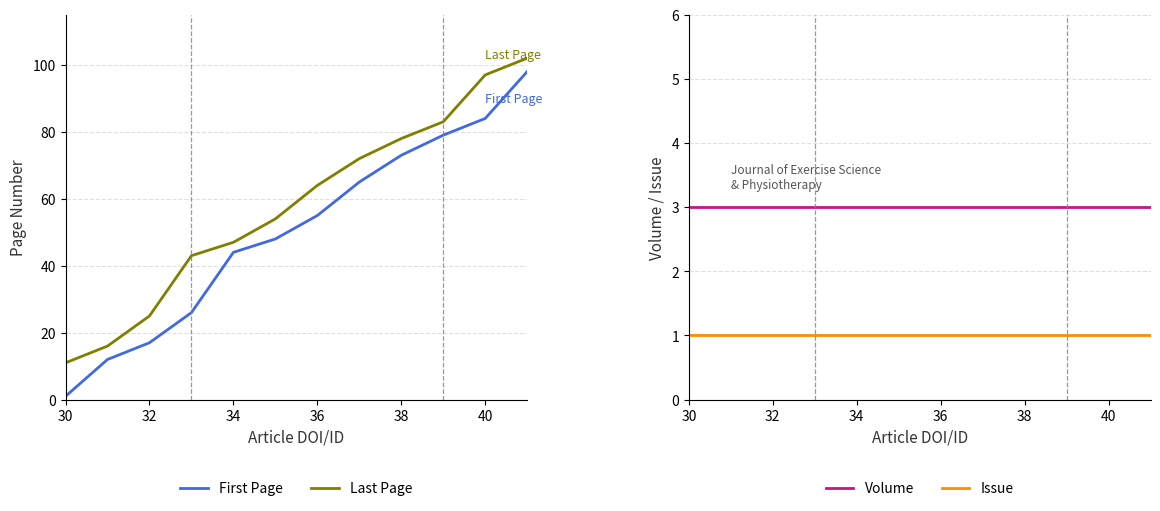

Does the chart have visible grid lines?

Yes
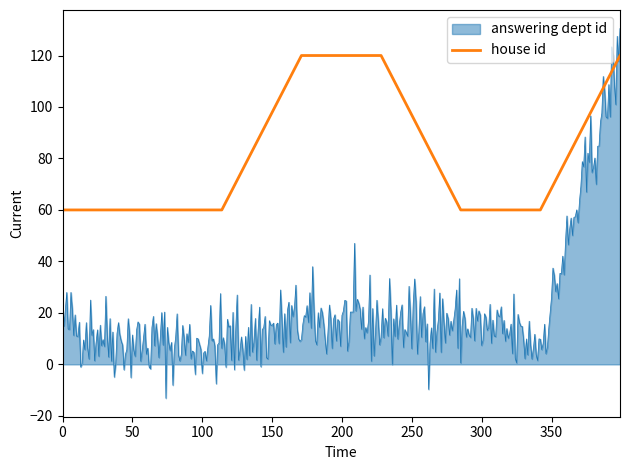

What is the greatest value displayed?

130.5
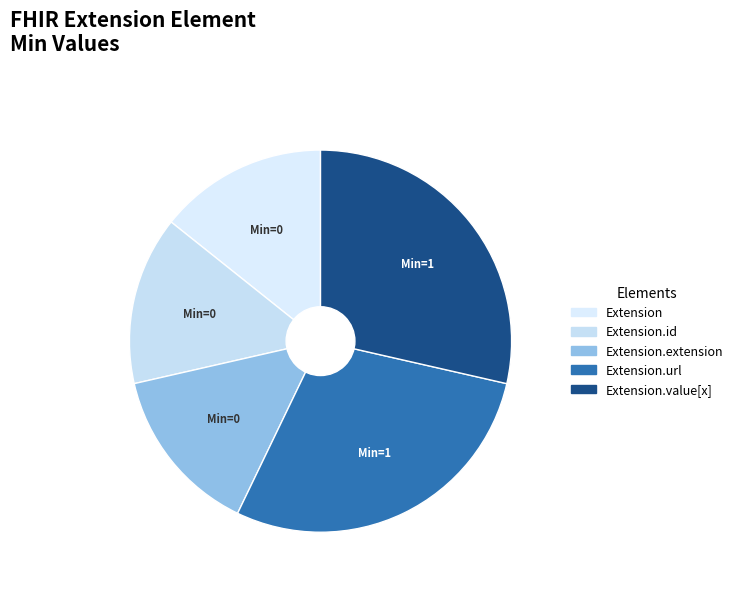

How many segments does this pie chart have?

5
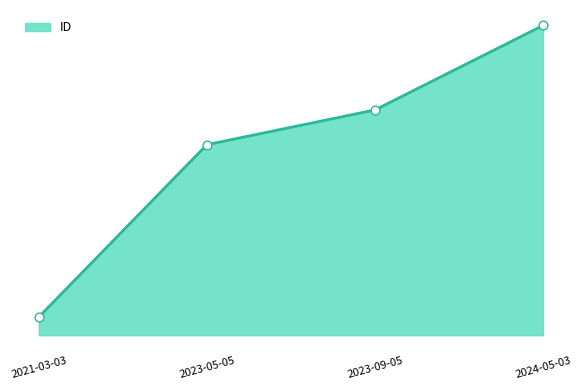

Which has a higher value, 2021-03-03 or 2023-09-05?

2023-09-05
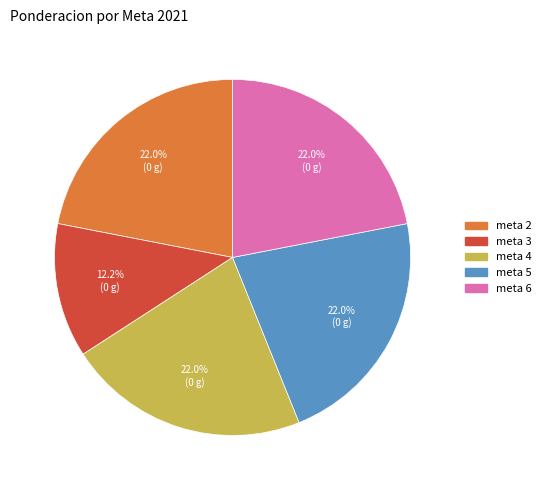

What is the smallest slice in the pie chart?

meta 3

## REQUIRED ACTION
Count the lines in the items above that contain the word "What", and reply with that number alone.

## EXPECTED OUTPUT
2